I do about15-20% weekly. I feed him and what he doesn't eat in a few minutes I take it out. THere is NEVER left over food in there.


----------



## Piranha Dan (Nov 11, 2007)

notaverage said:


> Mind if I ask a question?
> Here it is...I have a Solitary Spilo how often should I change the water?
> I do about15-20% weekly. I feed him and what he doesn't eat in a few minutes I take it out. THere is NEVER left over food in there.

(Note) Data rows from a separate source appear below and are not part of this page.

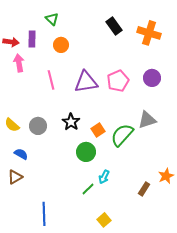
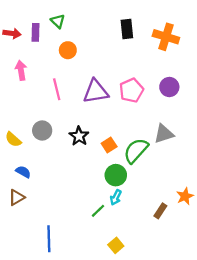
black rectangle: (114, 26) -> (127, 29), turned 30
purple rectangle: (32, 39) -> (35, 32), moved
red arrow: (11, 42) -> (12, 33), moved
gray circle: (38, 126) -> (42, 131), moved
green circle: (86, 152) -> (116, 175), moved

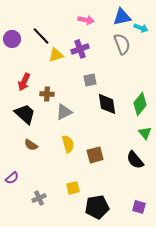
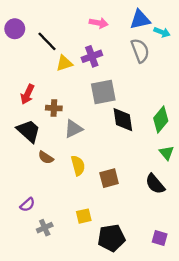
purple circle: (12, 39) -> (15, 29), moved
gray square: (90, 80) -> (103, 92), size x1.6
brown semicircle: (31, 145) -> (46, 157), moved
purple semicircle: (12, 178) -> (27, 205), moved

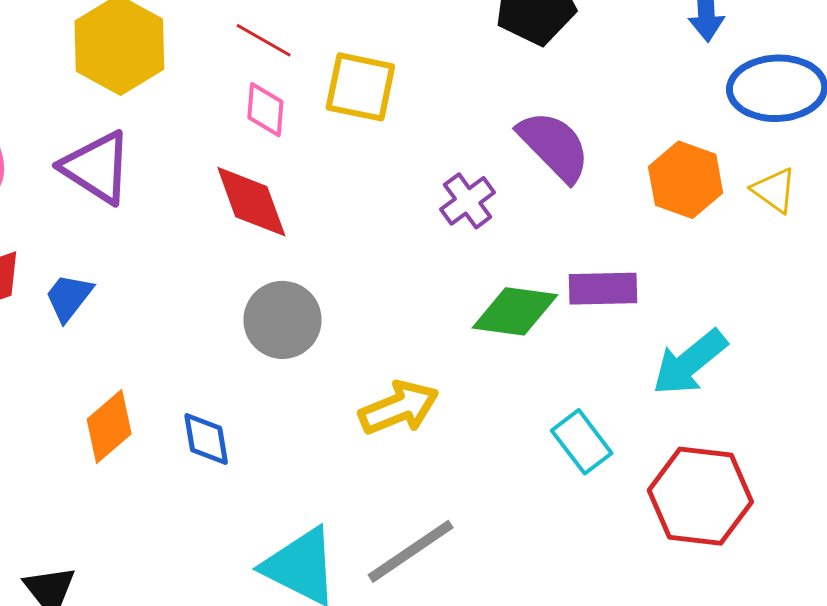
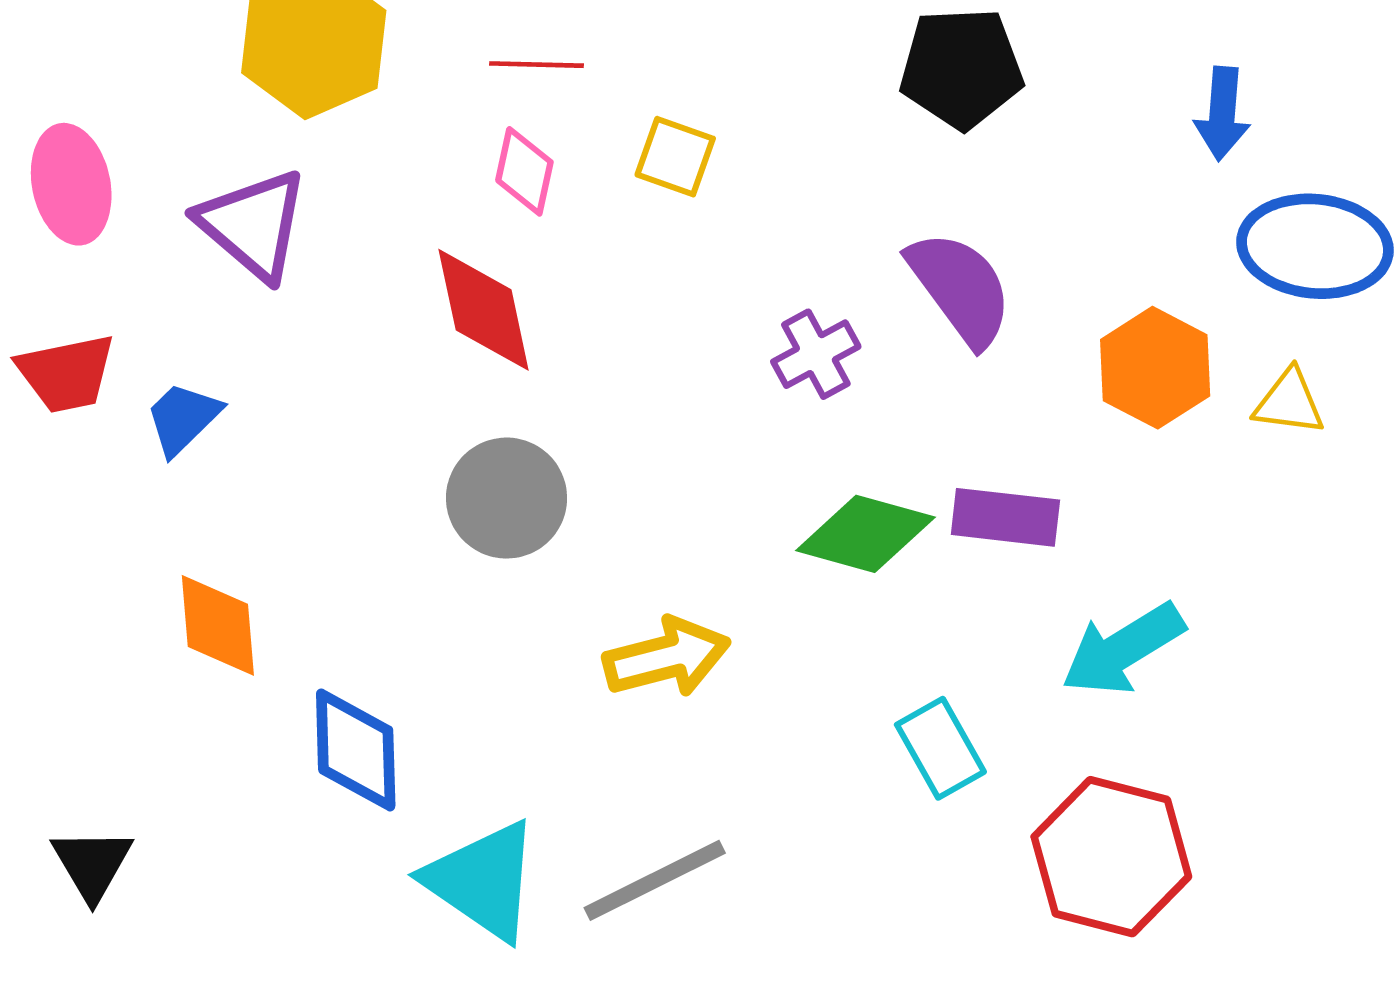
red line: (264, 40) -> (536, 65), turned -36
yellow square: (360, 87) -> (675, 157), size x0.7
yellow triangle: (774, 190) -> (1289, 402), turned -36
orange diamond: (109, 427) -> (218, 625), turned -62
blue diamond: (206, 439) -> (356, 750), moved, size x1.4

It depends on the size of your Spilo and how big the tank is. The more gallons of water per fish you have, the less water changes you have to do.


----------



## Gerrad (Jan 5, 2008)

I'm going to start and change the water more often. I know that I'm going to be doing more work, since I have to many rb's in a 55. I'm waiting till they get to like 4 inch's and then will buy a much larger tank. 
I didn't know that turning up the heat will affect there aggression. Or that they will get more tense. Or would that be because I have to many p's? 
well thank's for the response's


----------



## Piranha_man (Jan 29, 2005)

While I was reading your post I was like:
"Okay, nitrates aren't *that* bad... pH is good... everything looks in line...
Then I read "95% water change" and I almost choked on my Mirror Pond Pale Ale!

_(Mirror Pond Pale Ale... a refreshing, slightly hoppy beer from Deschutes Brewery- Bend, Oregon)_

As several have stated above, that is waaaaaaaaay too much of a water change... don't exceed 50%.

_(This post was sponsored by Deschutes Brewery- Bend, Oregon.)_


----------



## Dr. Giggles (Oct 18, 2003)

notaverage said:


> Mind if I ask a question?
> Here it is...I have a Solitary Spilo how often should I change the water?
> I do about15-20% weekly. I feed him and what he doesn't eat in a few minutes I take it out. THere is NEVER left over food in there.


If the tank is less than 75G 30% weekly is fine. Any tank bigger 20% would be fine for a single spilo/mac. The only way to know for sure if your water changes are adequate is though through a nitrate test kit.
If you keep your nitrates 40 ppm or less you are doing fine.


----------